▶ [Work required] In the records below, the lines between the one holding "Greatest Wilderness" and the one holding "Commercial deep cleaning", inclusive, are to be transcribed exactly; no pictures are to be included.

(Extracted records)
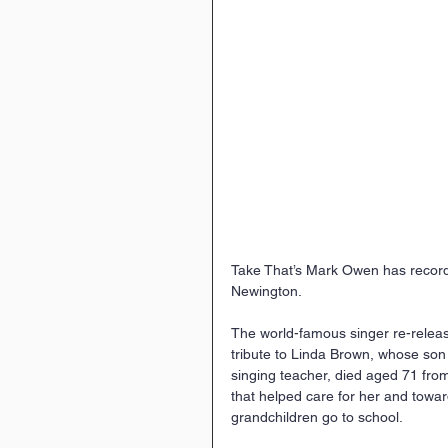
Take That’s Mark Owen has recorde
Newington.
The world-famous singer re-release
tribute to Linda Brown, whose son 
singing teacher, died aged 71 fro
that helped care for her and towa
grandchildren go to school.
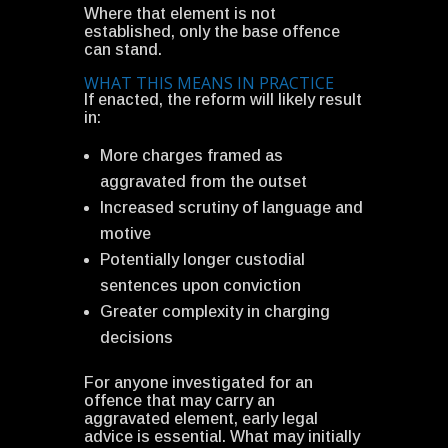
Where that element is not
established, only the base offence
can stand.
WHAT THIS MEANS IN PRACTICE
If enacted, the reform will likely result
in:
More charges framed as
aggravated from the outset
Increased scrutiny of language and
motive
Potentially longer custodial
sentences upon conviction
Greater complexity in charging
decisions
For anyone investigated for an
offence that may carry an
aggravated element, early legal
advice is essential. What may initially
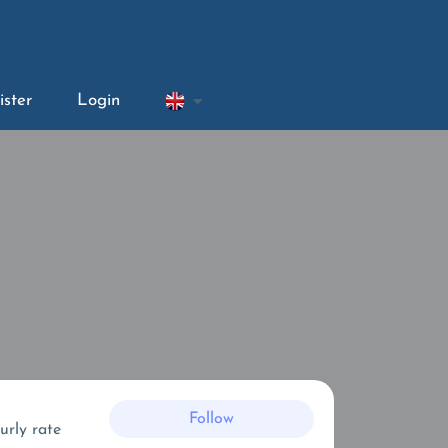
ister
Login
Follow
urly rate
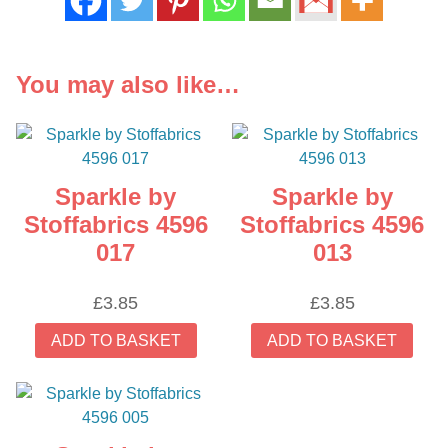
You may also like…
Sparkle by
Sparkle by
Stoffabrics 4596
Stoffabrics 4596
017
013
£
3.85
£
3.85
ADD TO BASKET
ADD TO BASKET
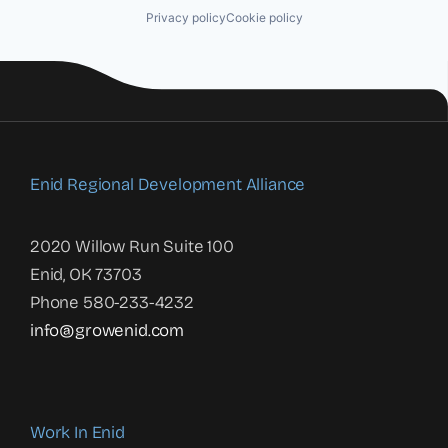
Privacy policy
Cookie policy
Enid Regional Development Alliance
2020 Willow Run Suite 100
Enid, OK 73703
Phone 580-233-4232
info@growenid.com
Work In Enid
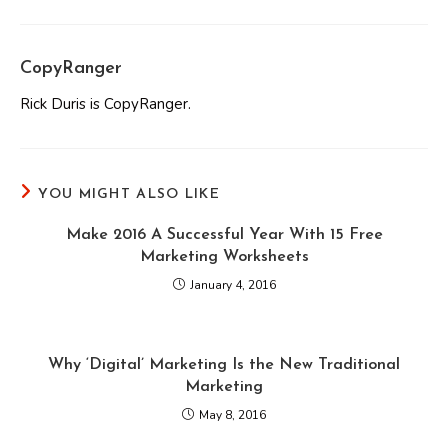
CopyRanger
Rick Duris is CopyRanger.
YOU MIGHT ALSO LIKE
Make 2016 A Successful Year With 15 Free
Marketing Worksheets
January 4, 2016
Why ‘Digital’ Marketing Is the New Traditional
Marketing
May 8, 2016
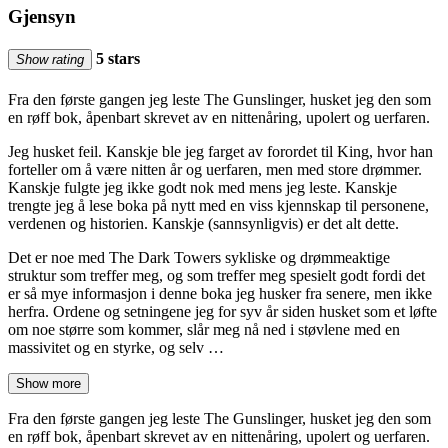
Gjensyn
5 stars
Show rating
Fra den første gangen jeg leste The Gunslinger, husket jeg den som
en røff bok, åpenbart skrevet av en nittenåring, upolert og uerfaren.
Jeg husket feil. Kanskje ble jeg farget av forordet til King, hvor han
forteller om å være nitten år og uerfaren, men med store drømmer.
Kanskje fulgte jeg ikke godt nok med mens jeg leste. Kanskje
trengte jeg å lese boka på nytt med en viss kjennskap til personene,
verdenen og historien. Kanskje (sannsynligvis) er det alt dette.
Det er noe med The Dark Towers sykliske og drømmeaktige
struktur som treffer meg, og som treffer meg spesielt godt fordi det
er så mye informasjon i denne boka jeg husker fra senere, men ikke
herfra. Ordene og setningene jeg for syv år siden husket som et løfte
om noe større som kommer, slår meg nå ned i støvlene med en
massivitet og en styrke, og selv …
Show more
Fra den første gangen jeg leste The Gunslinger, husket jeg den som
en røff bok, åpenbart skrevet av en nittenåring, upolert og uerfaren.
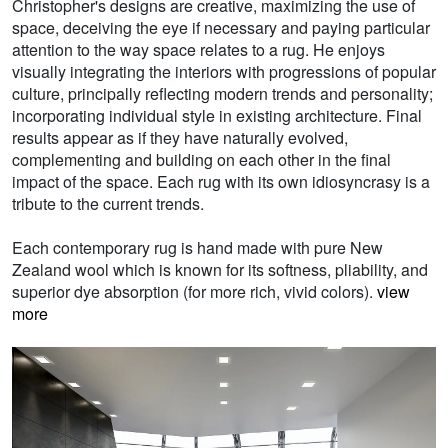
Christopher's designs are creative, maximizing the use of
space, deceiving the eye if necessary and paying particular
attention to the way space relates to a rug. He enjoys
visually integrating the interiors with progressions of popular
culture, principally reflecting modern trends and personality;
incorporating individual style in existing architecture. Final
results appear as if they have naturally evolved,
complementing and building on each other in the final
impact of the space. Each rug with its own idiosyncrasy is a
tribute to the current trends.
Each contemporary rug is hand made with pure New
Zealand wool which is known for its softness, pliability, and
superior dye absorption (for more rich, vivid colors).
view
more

---

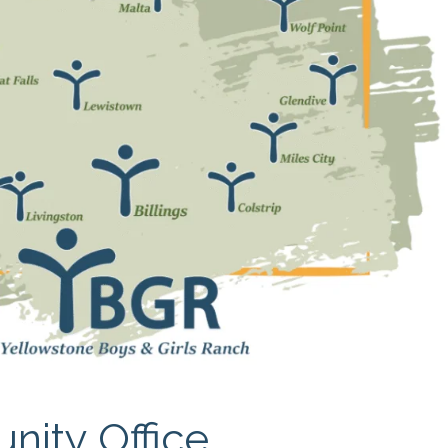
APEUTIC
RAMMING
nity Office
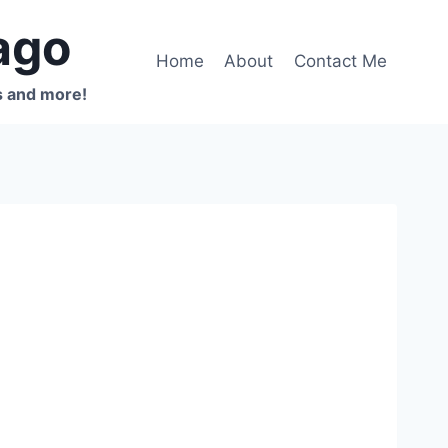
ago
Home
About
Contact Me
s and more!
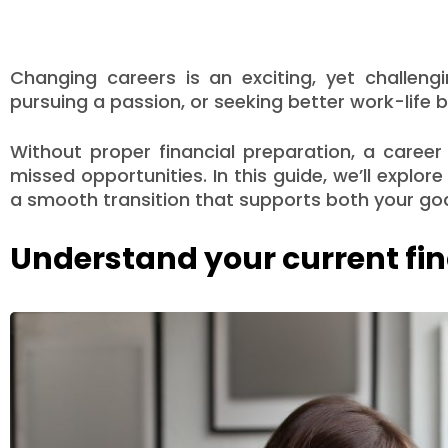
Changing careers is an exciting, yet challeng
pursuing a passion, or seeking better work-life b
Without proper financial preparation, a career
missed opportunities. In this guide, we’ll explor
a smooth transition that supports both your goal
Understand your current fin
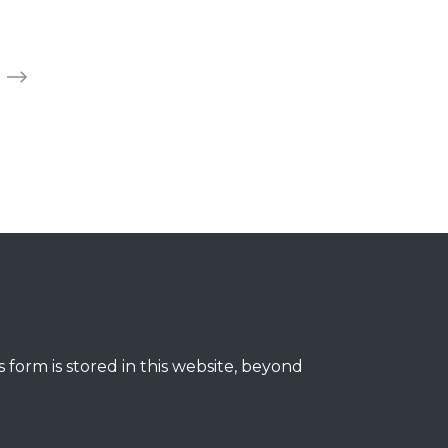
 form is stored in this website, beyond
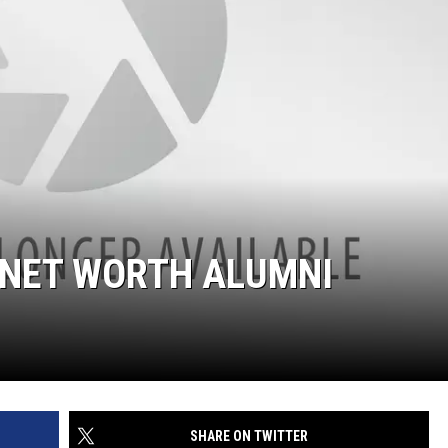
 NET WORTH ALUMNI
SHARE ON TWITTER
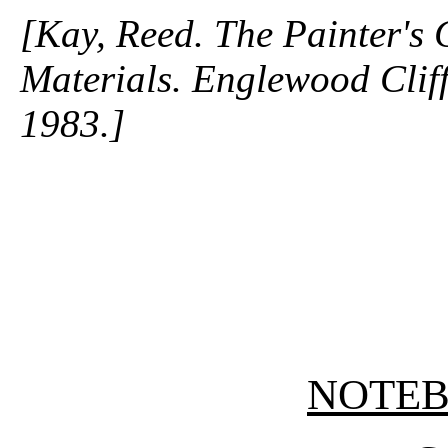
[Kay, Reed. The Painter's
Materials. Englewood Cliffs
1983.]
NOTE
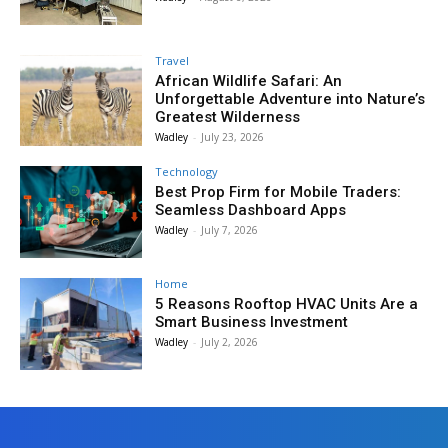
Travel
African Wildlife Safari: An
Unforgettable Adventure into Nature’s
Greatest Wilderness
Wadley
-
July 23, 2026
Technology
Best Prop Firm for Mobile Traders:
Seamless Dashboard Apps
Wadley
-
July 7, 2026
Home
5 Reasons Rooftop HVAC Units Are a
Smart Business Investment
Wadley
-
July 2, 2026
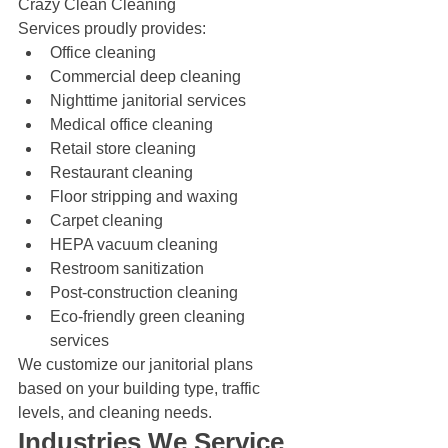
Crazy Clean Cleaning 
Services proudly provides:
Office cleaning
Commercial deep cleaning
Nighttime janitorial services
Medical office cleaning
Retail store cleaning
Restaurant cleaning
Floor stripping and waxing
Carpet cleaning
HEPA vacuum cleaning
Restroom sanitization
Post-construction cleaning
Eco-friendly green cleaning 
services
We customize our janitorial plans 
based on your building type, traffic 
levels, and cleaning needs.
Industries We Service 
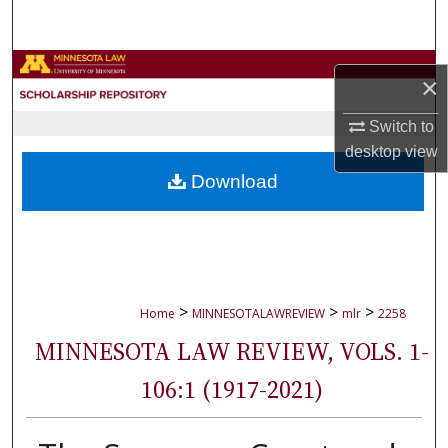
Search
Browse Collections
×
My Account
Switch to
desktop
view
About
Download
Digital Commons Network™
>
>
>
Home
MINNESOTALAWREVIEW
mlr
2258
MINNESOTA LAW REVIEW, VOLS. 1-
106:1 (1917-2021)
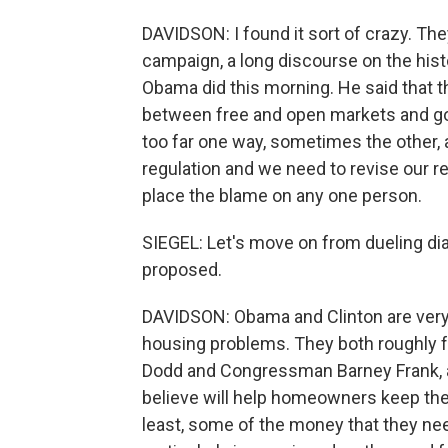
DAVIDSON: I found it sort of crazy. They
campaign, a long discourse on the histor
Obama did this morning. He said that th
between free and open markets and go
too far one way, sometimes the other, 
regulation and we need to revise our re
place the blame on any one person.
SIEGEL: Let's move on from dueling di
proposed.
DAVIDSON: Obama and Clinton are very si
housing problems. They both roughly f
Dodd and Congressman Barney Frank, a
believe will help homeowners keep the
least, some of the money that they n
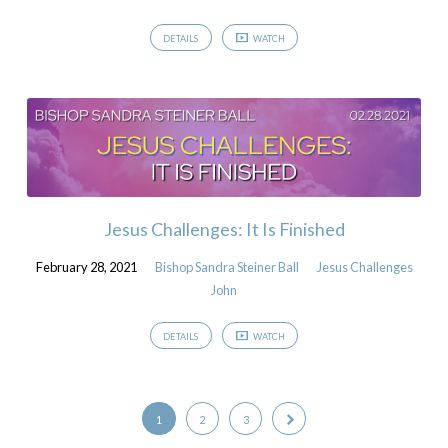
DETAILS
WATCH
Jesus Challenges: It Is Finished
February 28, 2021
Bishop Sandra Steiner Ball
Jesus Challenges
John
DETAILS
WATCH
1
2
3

▶ [Task solution]
Greatest Wilderness
Wadley
-
July 23, 2026
Technology
Best Prop Firm for Mobile Traders:
Seamless Dashboard Apps
Wadley
-
July 7, 2026
Home
5 Reasons Rooftop HVAC Units Are a
Smart Business Investment
Wadley
-
July 2, 2026
Crazy Clean Cleaning 
Services proudly provides:
Office cleaning
Commercial deep cleaning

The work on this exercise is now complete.